Consumers are savvy and sales and seasonal events are becoming a year-round fixture in the retail calendar. Where Black Friday differs is the time-limited nature of the event, which is more likely to drive purchases. It offers a sense of drama and shoppers have come to embrace the chaos, many viewing Black Friday as the retail equivalent of big game hunting -  the reward justifies the risk!

This is indicative of a degree of gamification that retailers can harness to better engage customers. People enjoy the theatre of Black Friday - after all, why else would someone queue at 4am for a TV when they can probably get it at a similar price online? The problem is it’s hard to bring shoppers back if they’re just there for the bargains. The point is, treating Black Friday as just another sale is a missed opportunity.

Yes, Black Friday is quick, cheap, and it can get messy.  It is for these reasons people have significantly lower expectations of their customer experience - whether that’s in-store or online. Look at it from another perspective though and retailers that offer a truly engaging CX have a chance to stand out and make a real impact.

Friday I'm in Love

Given its symbolic status as the start of the holiday shopping season, Black Friday couldn’t really come at a better time for retailers. So why shouldn’t Black Friday be seen as something of an annual Open Day for retail brands? 

It should be a way to make your loyal customers feel warm and fuzzy, and one of the greatest opportunities lies in-store: when shoppers come through your doors (for the first time in many cases) it’s a chance to showcase what the brand can do. 

The experience economy is becoming ever-more significant to bricks and mortar stores as they seek to differentiate.
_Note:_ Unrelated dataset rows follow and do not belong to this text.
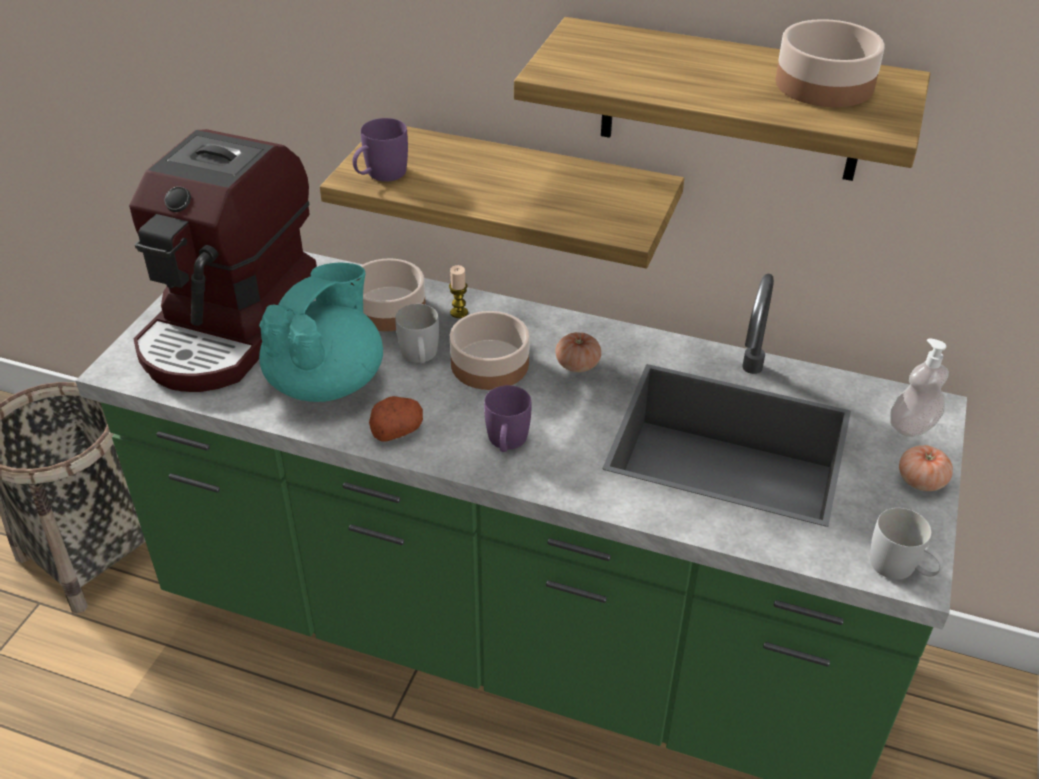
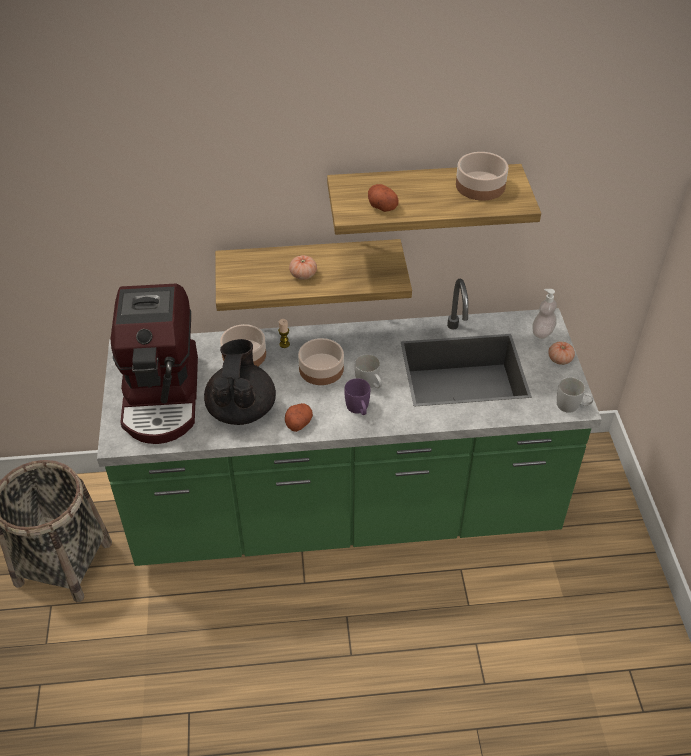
camera: 25 degrees left, 5 degrees up
(327, 381) = (241, 409): turquoise teapot -> black teapot
(380, 175) = (244, 286): purple mug -> none
(420, 357) = (281, 377): white mug -> white mug (370, 384)
(577, 364) = (366, 353): tomato -> tomato (303, 275)
(617, 72) = (381, 206): none -> potato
Notably, John Lewis is investing heavily in in-store CX and, somewhat ironically, Amazon is opening a pop-up Black Friday Deals Store in Soho for four days. 

The journey to (and from) Black Friday

Given the psychology of Black Friday, it offers a much more immediate customer journey than is typical for retail. However, the customer experience shouldn’t begin and end on November 24th. In the lead-up to the event, brand awareness and word of mouth are key, existing comms channels should be used to engage and reward loyal customers with exclusive access, such as sales previews, and personalised offers.

The aftermath provides an opportunity to build engagement around transactions to convert one-time customers into retained ones. Here great customer service around returns can make you stand out; ASOS has, for example, removed any anxiety from selling clothes online through its buy now, pay later model.

Black Friday is a stressful and hectic way for retailers to start the festive season. However, the potential rewards can make it a valuable annual fixture. The brands that will succeed understand the customer journey and play to the strengths of each channel at each stage, particularly if they can connect the dots between online and offline.

There may well be some loss-leaders but this can be a sacrifice worth making if you can attract new customers. Making a concerted effort at Black Friday becomes even more worthwhile if you can encourage these customers to opt-in in order to build relationships during the lucrative Christmas period and beyond.